Tokyo-based Space Startup Plans World-first Moon Landing

Courtesy of ispace Inc.
An artist’s rendering shows ispace Inc.’s lunar lander flying in space.

A moon lander operated by Tokyo-based ispace Inc. will attempt to land on the moon at around 1:40 a.m. Japan Time on April 26 at the earliest, the startup has announced.

If successful, the space company’s lander would become the world’s first private sector lunar module to land on the moon.

Since blasting off in December atop a U.S. rocket, the lander has flown 1.37 million kilometers from Earth. It entered the moon’s orbit in March and has been preparing for landing.

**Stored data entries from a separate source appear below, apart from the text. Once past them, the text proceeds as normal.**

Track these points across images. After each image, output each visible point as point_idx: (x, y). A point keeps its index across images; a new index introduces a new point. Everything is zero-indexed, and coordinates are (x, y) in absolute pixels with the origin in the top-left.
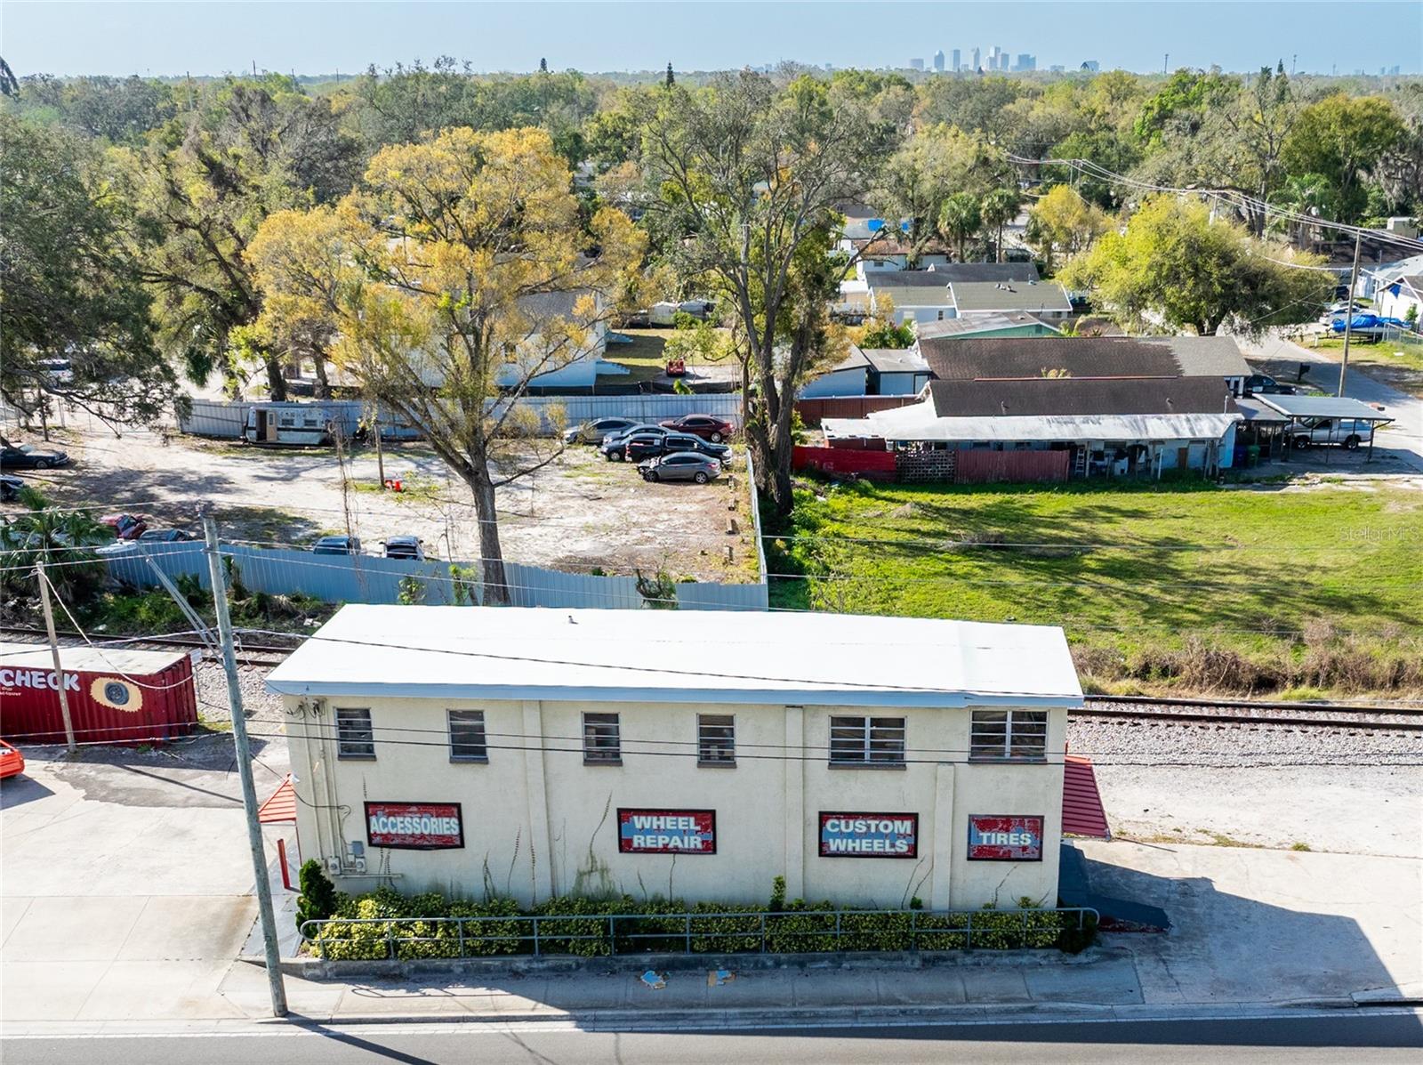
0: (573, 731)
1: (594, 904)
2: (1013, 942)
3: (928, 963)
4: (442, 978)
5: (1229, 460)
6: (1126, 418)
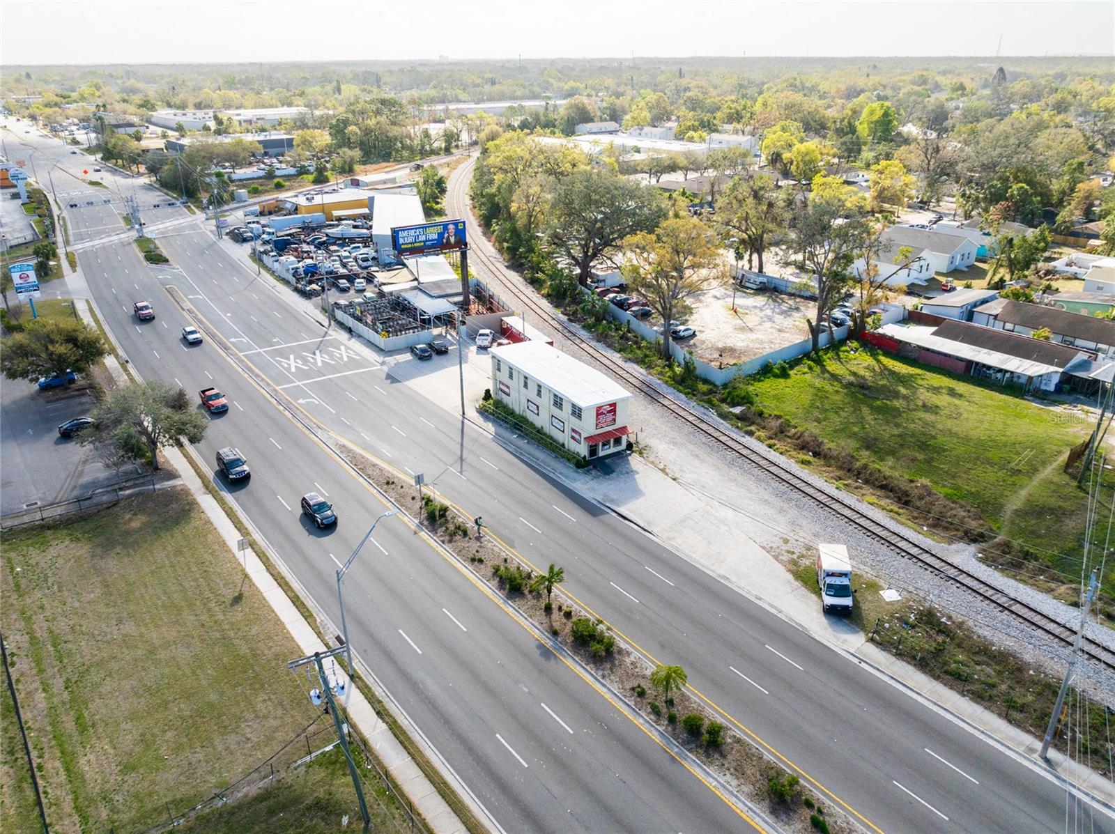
0: (522, 381)
2: (568, 460)
3: (556, 457)
5: (1052, 388)
6: (1006, 356)
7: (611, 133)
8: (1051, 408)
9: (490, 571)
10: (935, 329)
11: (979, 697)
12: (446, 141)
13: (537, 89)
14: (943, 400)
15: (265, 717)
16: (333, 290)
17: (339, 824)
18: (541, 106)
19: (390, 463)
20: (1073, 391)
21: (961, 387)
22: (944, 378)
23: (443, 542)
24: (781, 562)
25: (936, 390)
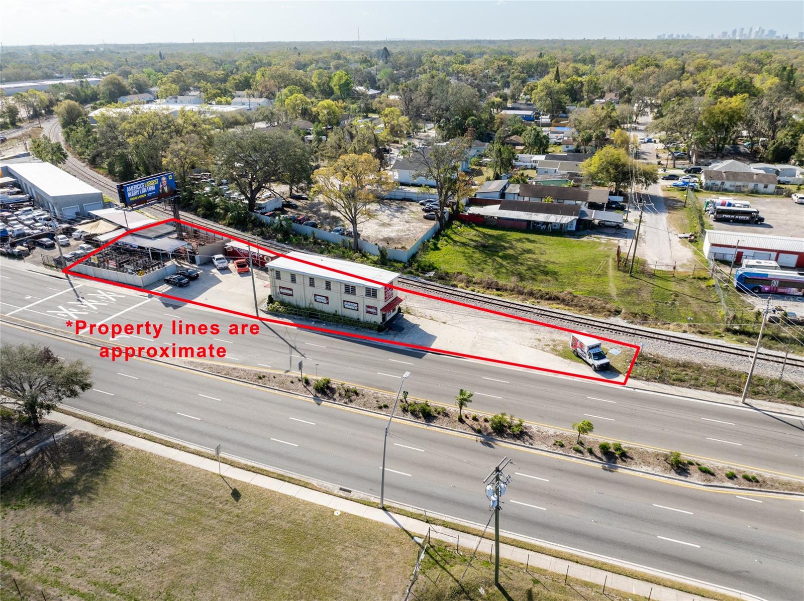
0: (307, 282)
1: (309, 309)
2: (370, 328)
3: (357, 329)
4: (283, 317)
5: (574, 228)
6: (546, 215)
7: (148, 102)
8: (582, 239)
9: (399, 410)
10: (499, 206)
11: (697, 387)
12: (10, 117)
13: (49, 72)
14: (528, 246)
15: (357, 559)
16: (38, 249)
17: (480, 596)
18: (76, 83)
19: (242, 364)
20: (585, 228)
21: (532, 237)
22: (518, 234)
23: (346, 403)
24: (548, 352)
25: (520, 240)
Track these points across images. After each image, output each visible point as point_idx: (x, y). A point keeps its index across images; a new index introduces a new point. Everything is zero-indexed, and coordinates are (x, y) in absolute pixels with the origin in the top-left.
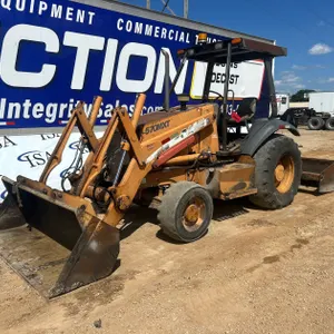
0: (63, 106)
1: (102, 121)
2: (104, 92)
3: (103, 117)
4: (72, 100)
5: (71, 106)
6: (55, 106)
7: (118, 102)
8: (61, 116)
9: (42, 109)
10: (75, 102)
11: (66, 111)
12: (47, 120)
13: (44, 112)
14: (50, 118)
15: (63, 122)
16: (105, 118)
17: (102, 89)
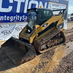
0: (15, 17)
2: (25, 13)
4: (17, 16)
6: (12, 17)
8: (14, 19)
9: (9, 18)
10: (18, 16)
11: (15, 18)
12: (11, 21)
13: (10, 19)
14: (11, 20)
15: (15, 21)
16: (25, 20)
17: (24, 12)
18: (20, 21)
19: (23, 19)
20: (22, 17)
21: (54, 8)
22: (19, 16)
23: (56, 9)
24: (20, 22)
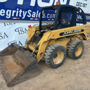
0: (14, 12)
3: (31, 17)
5: (17, 11)
7: (38, 11)
8: (13, 15)
10: (19, 10)
14: (8, 16)
15: (14, 18)
17: (31, 5)
18: (23, 18)
19: (28, 16)
20: (26, 12)
21: (80, 3)
23: (82, 3)
24: (23, 20)
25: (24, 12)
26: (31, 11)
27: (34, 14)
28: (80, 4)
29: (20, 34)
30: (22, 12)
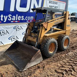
1: (11, 22)
3: (12, 20)
7: (17, 15)
16: (13, 21)
19: (9, 19)
20: (7, 16)
22: (3, 15)
23: (53, 6)
25: (5, 16)
26: (11, 16)
27: (14, 17)
28: (52, 7)
29: (1, 35)
30: (3, 16)
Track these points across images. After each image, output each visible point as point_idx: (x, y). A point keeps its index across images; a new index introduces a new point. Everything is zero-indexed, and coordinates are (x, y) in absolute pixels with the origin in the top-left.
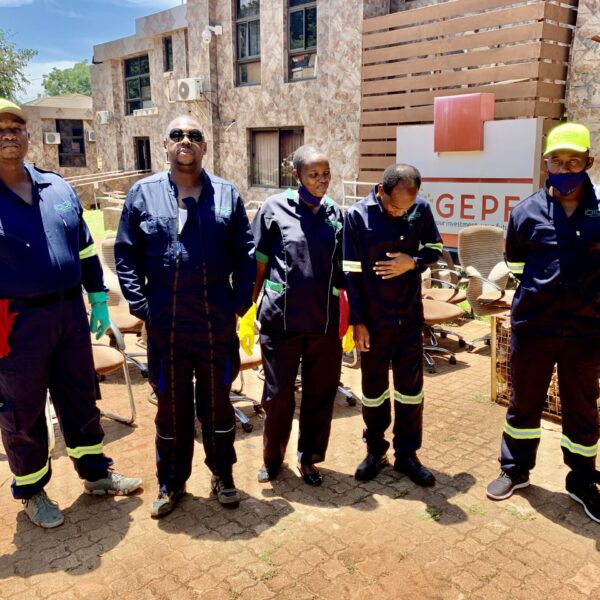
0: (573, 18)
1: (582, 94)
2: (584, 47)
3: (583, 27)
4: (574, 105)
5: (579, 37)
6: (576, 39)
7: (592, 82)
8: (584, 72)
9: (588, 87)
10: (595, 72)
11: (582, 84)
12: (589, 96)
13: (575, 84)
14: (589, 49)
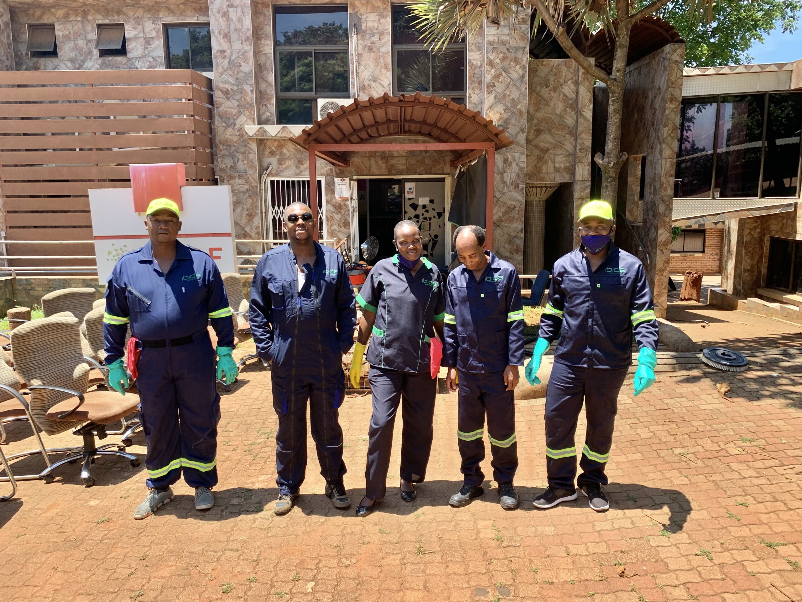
0: (211, 100)
1: (229, 162)
2: (224, 124)
3: (221, 109)
4: (223, 170)
5: (219, 116)
6: (217, 117)
7: (235, 153)
8: (228, 144)
9: (232, 156)
10: (236, 144)
11: (227, 153)
12: (235, 163)
13: (222, 153)
14: (229, 126)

On April 26, the lander will begin descending from an altitude of 100 kilometers above the moon at around 12:40 a.m., taking about one hour to land on Atlas, an 87-kilometer-wide crater in the moon’s northern hemisphere, according to the startup’s announcement Wednesday.

The lander is loaded with seven items, including a United Arab Emirates space rover and an exploratory robot for which development was led by toy maker Tomy Co.

Also on Wednesday, ispace was listed on the Tokyo Stock Exchange’s Growth Market as the first listing on the market by a space startup. “If our spacecraft can land on the moon, it will be a boost to business that takes advantage of the lunar surface,” said chief executive officer Takeshi Hakamada during a press conference.

In addition to ispace, several U.S. companies are planning to launch landers for the moon. In 2019, a spacecraft sent up by an Israeli organization aimed for touchdown, only to be unsuccessful due to engine failure just before landing.